• WORK TASK: Find where "chair: none [140,151,529,598]" occurs in the data below, and retype that line and every later line exactly.

• RECORD EXTRACTS:
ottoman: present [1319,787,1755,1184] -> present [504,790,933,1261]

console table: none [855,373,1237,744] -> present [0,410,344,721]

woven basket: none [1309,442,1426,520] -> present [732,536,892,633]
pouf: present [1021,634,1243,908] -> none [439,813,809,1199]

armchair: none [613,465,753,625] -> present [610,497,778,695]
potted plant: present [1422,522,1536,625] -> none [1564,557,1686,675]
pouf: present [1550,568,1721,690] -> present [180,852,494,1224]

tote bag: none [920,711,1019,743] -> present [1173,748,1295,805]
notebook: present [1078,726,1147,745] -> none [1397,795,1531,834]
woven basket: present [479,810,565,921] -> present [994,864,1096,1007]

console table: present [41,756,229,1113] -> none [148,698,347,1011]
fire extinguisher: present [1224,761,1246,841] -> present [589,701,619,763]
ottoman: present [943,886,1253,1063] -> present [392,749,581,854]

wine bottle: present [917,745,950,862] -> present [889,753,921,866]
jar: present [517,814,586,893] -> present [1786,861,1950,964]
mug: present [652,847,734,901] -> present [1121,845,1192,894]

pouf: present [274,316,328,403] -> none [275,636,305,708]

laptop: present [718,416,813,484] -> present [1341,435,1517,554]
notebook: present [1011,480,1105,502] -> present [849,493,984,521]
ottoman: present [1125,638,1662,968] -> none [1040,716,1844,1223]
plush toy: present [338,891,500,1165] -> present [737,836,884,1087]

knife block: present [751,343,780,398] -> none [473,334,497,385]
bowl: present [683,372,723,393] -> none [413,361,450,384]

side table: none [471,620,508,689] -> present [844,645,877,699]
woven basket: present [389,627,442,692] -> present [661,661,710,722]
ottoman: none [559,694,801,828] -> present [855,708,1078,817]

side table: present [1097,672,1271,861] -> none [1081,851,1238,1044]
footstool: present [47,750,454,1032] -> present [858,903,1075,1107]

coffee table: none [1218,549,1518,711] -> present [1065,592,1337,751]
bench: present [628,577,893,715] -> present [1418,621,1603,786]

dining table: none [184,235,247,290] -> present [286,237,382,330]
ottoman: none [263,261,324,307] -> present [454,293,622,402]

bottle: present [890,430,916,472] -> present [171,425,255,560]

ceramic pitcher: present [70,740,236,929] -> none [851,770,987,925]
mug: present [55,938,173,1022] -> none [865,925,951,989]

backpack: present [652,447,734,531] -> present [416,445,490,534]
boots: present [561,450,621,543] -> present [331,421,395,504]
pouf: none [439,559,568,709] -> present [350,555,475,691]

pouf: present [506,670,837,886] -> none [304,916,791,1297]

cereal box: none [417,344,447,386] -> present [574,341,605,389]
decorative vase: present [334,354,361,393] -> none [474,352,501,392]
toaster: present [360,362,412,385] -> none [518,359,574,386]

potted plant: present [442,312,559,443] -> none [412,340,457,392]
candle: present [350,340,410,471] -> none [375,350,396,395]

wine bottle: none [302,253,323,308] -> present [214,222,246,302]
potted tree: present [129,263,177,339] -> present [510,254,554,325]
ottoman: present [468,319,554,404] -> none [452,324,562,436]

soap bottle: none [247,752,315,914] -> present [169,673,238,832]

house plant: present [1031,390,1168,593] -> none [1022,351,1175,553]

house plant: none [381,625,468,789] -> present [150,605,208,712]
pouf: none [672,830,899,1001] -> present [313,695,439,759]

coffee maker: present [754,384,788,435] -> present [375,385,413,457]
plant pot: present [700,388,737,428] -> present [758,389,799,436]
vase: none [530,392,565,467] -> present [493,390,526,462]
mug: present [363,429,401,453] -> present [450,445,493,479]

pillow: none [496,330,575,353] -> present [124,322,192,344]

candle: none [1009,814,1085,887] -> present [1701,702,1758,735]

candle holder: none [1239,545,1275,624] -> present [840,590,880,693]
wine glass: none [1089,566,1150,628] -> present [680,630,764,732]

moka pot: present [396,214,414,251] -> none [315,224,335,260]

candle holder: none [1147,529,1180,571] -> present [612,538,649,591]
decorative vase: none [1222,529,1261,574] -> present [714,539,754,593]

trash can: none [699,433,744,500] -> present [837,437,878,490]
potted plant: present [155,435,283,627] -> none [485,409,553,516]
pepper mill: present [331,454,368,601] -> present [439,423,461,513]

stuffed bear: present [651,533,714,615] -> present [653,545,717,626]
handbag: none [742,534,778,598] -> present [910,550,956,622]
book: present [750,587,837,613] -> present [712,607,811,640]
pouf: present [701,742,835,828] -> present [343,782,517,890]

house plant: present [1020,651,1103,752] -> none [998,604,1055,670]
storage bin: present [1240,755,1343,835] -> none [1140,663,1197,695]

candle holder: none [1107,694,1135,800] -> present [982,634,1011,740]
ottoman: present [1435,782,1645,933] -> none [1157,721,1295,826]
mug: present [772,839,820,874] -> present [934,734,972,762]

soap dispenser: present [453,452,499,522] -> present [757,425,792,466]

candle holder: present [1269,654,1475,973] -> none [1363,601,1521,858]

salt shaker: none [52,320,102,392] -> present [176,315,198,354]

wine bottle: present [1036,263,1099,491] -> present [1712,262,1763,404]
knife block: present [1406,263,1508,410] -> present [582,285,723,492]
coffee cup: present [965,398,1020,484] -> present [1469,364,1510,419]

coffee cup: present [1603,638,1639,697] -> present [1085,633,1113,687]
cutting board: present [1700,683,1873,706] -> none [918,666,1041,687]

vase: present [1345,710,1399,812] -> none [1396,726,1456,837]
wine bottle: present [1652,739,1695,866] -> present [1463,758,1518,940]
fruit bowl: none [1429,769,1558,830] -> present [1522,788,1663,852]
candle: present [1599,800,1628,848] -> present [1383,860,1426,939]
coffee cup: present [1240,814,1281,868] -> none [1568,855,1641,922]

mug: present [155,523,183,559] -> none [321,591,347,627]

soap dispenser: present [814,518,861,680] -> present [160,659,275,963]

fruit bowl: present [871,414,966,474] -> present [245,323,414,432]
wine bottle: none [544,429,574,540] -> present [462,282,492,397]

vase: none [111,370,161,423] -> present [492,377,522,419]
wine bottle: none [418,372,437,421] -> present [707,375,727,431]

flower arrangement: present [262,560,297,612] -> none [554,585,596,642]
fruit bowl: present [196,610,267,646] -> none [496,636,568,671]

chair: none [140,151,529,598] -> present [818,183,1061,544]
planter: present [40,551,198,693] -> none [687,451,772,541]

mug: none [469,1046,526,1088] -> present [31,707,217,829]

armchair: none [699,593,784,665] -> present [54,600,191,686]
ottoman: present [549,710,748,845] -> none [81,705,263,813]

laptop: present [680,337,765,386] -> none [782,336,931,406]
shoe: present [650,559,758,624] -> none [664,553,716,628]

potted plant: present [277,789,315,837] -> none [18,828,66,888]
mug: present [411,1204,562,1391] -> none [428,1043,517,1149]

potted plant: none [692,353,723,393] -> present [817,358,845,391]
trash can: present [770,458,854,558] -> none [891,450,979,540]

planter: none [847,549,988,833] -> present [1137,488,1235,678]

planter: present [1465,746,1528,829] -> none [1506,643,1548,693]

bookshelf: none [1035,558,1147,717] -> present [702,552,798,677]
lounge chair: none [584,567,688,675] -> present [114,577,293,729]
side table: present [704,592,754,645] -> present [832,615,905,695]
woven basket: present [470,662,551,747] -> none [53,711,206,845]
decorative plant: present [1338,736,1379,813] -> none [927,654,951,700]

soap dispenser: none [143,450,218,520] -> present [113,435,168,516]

• SOLUTION BELOW:
chair: none [140,151,529,598] -> present [818,183,1061,544]
planter: present [40,551,198,693] -> none [687,451,772,541]

mug: none [469,1046,526,1088] -> present [31,707,217,829]

armchair: none [699,593,784,665] -> present [54,600,191,686]
ottoman: present [549,710,748,845] -> none [81,705,263,813]

laptop: present [680,337,765,386] -> none [782,336,931,406]
shoe: present [650,559,758,624] -> none [664,553,716,628]

potted plant: present [277,789,315,837] -> none [18,828,66,888]
mug: present [411,1204,562,1391] -> none [428,1043,517,1149]

potted plant: none [692,353,723,393] -> present [817,358,845,391]
trash can: present [770,458,854,558] -> none [891,450,979,540]

planter: none [847,549,988,833] -> present [1137,488,1235,678]

planter: present [1465,746,1528,829] -> none [1506,643,1548,693]

bookshelf: none [1035,558,1147,717] -> present [702,552,798,677]
lounge chair: none [584,567,688,675] -> present [114,577,293,729]
side table: present [704,592,754,645] -> present [832,615,905,695]
woven basket: present [470,662,551,747] -> none [53,711,206,845]
decorative plant: present [1338,736,1379,813] -> none [927,654,951,700]

soap dispenser: none [143,450,218,520] -> present [113,435,168,516]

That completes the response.